What is expected
With the pictures excluded, retype the records that follow exactly.

Stored dataset items
—————

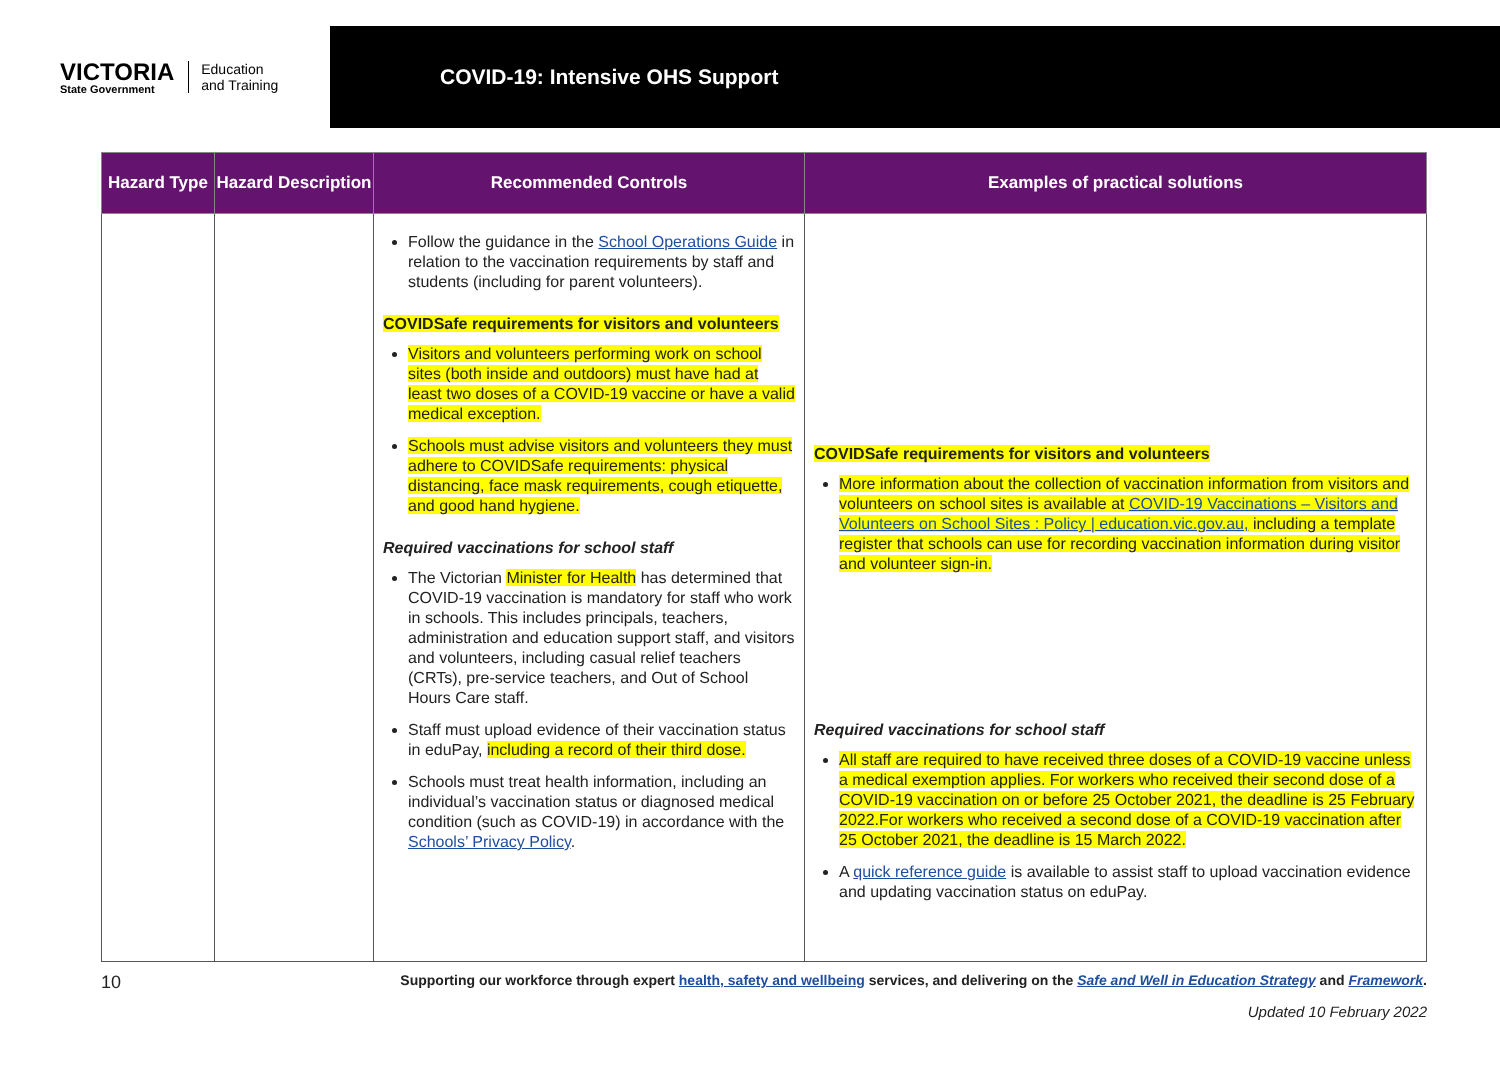VICTORIA
State Government
Education
and Training
COVID-19: Intensive OHS Support
| Hazard Type | Hazard Description | Recommended Controls | Examples of practical solutions |
| --- | --- | --- | --- |
| | | Follow the guidance in the School Operations Guide in relation to the vaccination requirements by staff and students (including for parent volunteers). COVIDSafe requirements for visitors and volunteers Visitors and volunteers performing work on school sites (both inside and outdoors) must have had at least two doses of a COVID-19 vaccine or have a valid medical exception. Schools must advise visitors and volunteers they must adhere to COVIDSafe requirements: physical distancing, face mask requirements, cough etiquette, and good hand hygiene. Required vaccinations for school staff The Victorian Minister for Health has determined that COVID-19 vaccination is mandatory for staff who work in schools. This includes principals, teachers, administration and education support staff, and visitors and volunteers, including casual relief teachers (CRTs), pre-service teachers, and Out of School Hours Care staff. Staff must upload evidence of their vaccination status in eduPay, including a record of their third dose. Schools must treat health information, including an individual’s vaccination status or diagnosed medical condition (such as COVID-19) in accordance with the Schools’ Privacy Policy . | COVIDSafe requirements for visitors and volunteers More information about the collection of vaccination information from visitors and volunteers on school sites is available at COVID-19 Vaccinations – Visitors and Volunteers on School Sites : Policy / education.vic.gov.au, including a template register that schools can use for recording vaccination information during visitor and volunteer sign-in. Required vaccinations for school staff All staff are required to have received three doses of a COVID-19 vaccine unless a medical exemption applies. For workers who received their second dose of a COVID-19 vaccination on or before 25 October 2021, the deadline is 25 February 2022.For workers who received a second dose of a COVID-19 vaccination after 25 October 2021, the deadline is 15 March 2022. A quick reference guide is available to assist staff to upload vaccination evidence and updating vaccination status on eduPay. |
10 Supporting our workforce through expert health, safety and wellbeing services, and delivering on the Safe and Well in Education Strategy and Framework.
Updated 10 February 2022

—————

Written solution
VICTORIA
State Government
Education
and Training
COVID-19: Intensive OHS Support
| Hazard Type | Hazard Description | Recommended Controls | Examples of practical solutions |
| --- | --- | --- | --- |
| | | Follow the guidance in the School Operations Guide in relation to the vaccination requirements by staff and students (including for parent volunteers). COVIDSafe requirements for visitors and volunteers Visitors and volunteers performing work on school sites (both inside and outdoors) must have had at least two doses of a COVID-19 vaccine or have a valid medical exception. Schools must advise visitors and volunteers they must adhere to COVIDSafe requirements: physical distancing, face mask requirements, cough etiquette, and good hand hygiene. Required vaccinations for school staff The Victorian Minister for Health has determined that COVID-19 vaccination is mandatory for staff who work in schools. This includes principals, teachers, administration and education support staff, and visitors and volunteers, including casual relief teachers (CRTs), pre-service teachers, and Out of School Hours Care staff. Staff must upload evidence of their vaccination status in eduPay, including a record of their third dose. Schools must treat health information, including an individual’s vaccination status or diagnosed medical condition (such as COVID-19) in accordance with the Schools’ Privacy Policy . | COVIDSafe requirements for visitors and volunteers More information about the collection of vaccination information from visitors and volunteers on school sites is available at COVID-19 Vaccinations – Visitors and Volunteers on School Sites : Policy / education.vic.gov.au, including a template register that schools can use for recording vaccination information during visitor and volunteer sign-in. Required vaccinations for school staff All staff are required to have received three doses of a COVID-19 vaccine unless a medical exemption applies. For workers who received their second dose of a COVID-19 vaccination on or before 25 October 2021, the deadline is 25 February 2022.For workers who received a second dose of a COVID-19 vaccination after 25 October 2021, the deadline is 15 March 2022. A quick reference guide is available to assist staff to upload vaccination evidence and updating vaccination status on eduPay. |
10 Supporting our workforce through expert health, safety and wellbeing services, and delivering on the Safe and Well in Education Strategy and Framework.
Updated 10 February 2022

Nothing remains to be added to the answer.